The company's shares rose 5.2 per cent to $3.26, and have shed 15 per cent so far this year.
Trade Me increased its full-time equivalent staff by about a third to 437 over the past year as it invested in product development. Its expenses were also pushed up by increased marketing, and higher costs from the acquisitions of online insurance comparison website LifeDirect, online vehicle information business MotorWeb and online payments processor Paystation.
Earnings before interest, tax, depreciation and amortisation increased 4.4 per cent to $134.4 million in 2015, and will continue at a similar pace in 2016 as it ramps up investment in new businesses such as Trade Me Insurance, which was launched last week.
"We expect the second half of the year to show considerably stronger financial performance than the first half," said chief executive Jon Macdonald.
"There will be greater impact of last year's hires in our cost growth in the first half, plus we have launch costs for Trade Me Insurance in the first half, but better revenue contribution from Trade Me Insurance in the second half."
Macdonald said most of the spending on Trade Me Insurance would be in marketing, with the total amount dependent on how the business progresses over the coming months.
The company would likely continue its historic pattern of one to two small acquisitions a year that could help strengthen the broader company, although they would depend on merit, he said.
"We are interested where there are big, meaningful revenue pools that are still to undergo some kind of structural migration online or some kind of disruption," Macdonald said.
In the company's largest unit, its classified advertising business which generates listing fees from its motors, property and jobs sites, Ebitda increased 9.2 per cent to $68.6 million as revenue jumped 16 percent to $99.6 million.
In its general items unit, which generates fees from listings on its online marketplace business, Ebitda slipped 1.9 per cent to $49.9 million as revenue declined 2 per cent to $63.5 million.

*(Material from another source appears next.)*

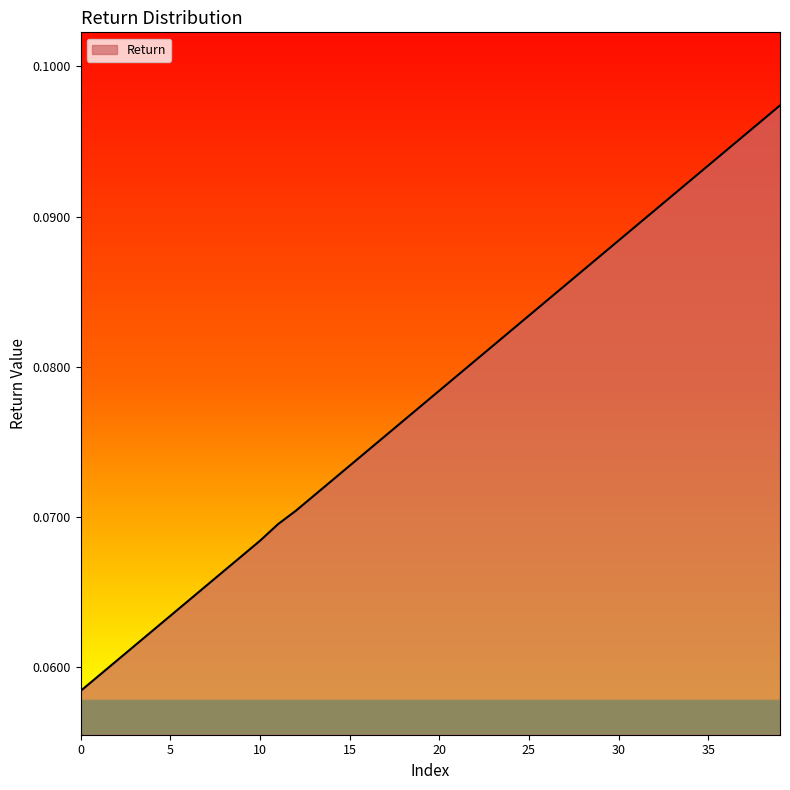

How many lines are shown in the chart?

1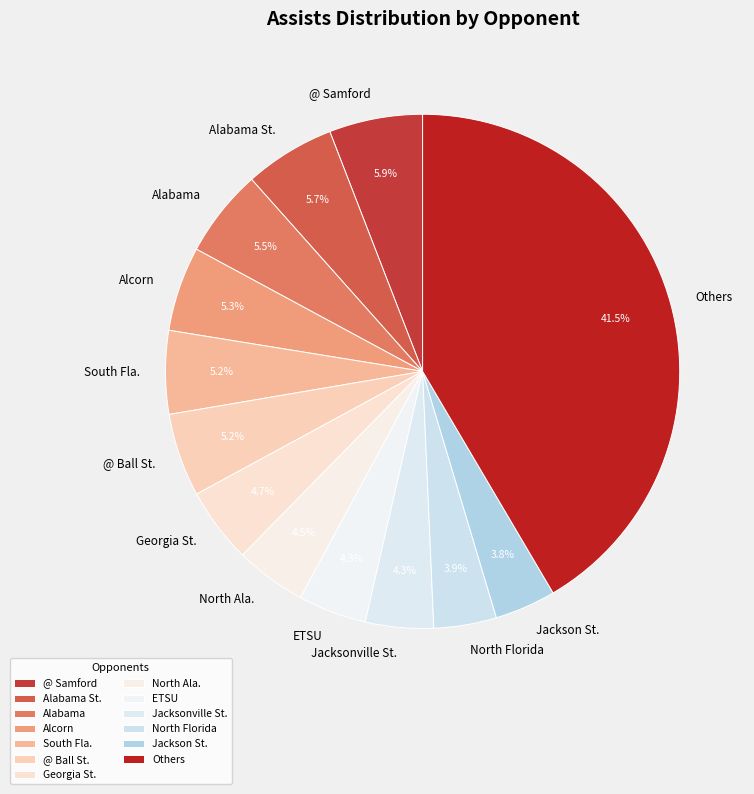

Is there any slice that represents more than half of the pie?

No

The company has released a new homepage with more relevant, data-driven content, a new image-rich search experience and a new listing page.
Macdonald said the unit had turned the corner "after a lot of hard graft", with gross merchandise sales picking up in the second half of the year, after a "subdued" first half.

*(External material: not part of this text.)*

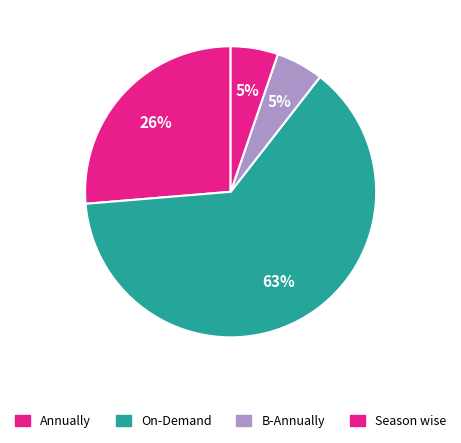

To the nearest percent, what percentage of the pie is Annually?

26%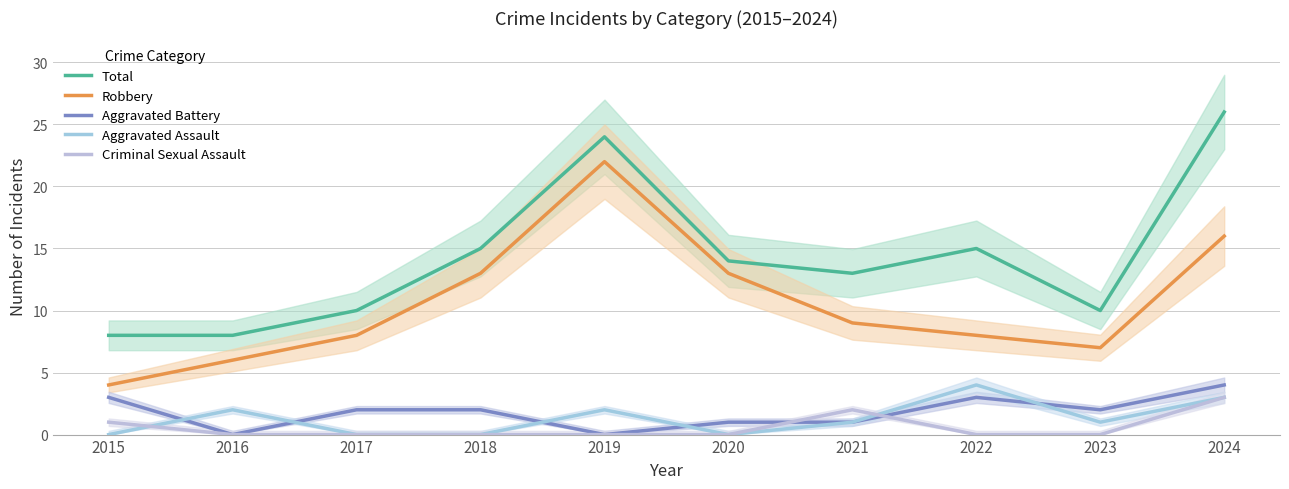

How many Aggravated Assault values are between 0 and 2?

8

The number of sales increased 2 per cent in the three months through June compared with the year earlier period, led by a 5 percent increase in new goods' sales.
"It's gone from that state of mild decline to, for about six months now, being in positive territory but also on a strengthening trajectory so that's great from my point of view because there's good opportunity there in us participating more in online retail," he said.
"It is that original business of ours and still our engine room in a lot of respects when it comes to the engagement that we have with the New Zealand public and what we are best known for, and so that going from a position of weakness to a position of strength is very, very encouraging."
For its other businesses, which include advertising, travel, online dating, Pay Now, payments gateway and online insurance comparison, Ebitda increased 11 per cent to $16.7 million as revenue jumped 23 per cent to $36.6 million.
The company will pay a final dividend of 8.5 cents a share on September 22, up from 8.4 cents a year earlier and taking the total dividend payment for the year to 16.2 cents, up from 16 cents in 2014.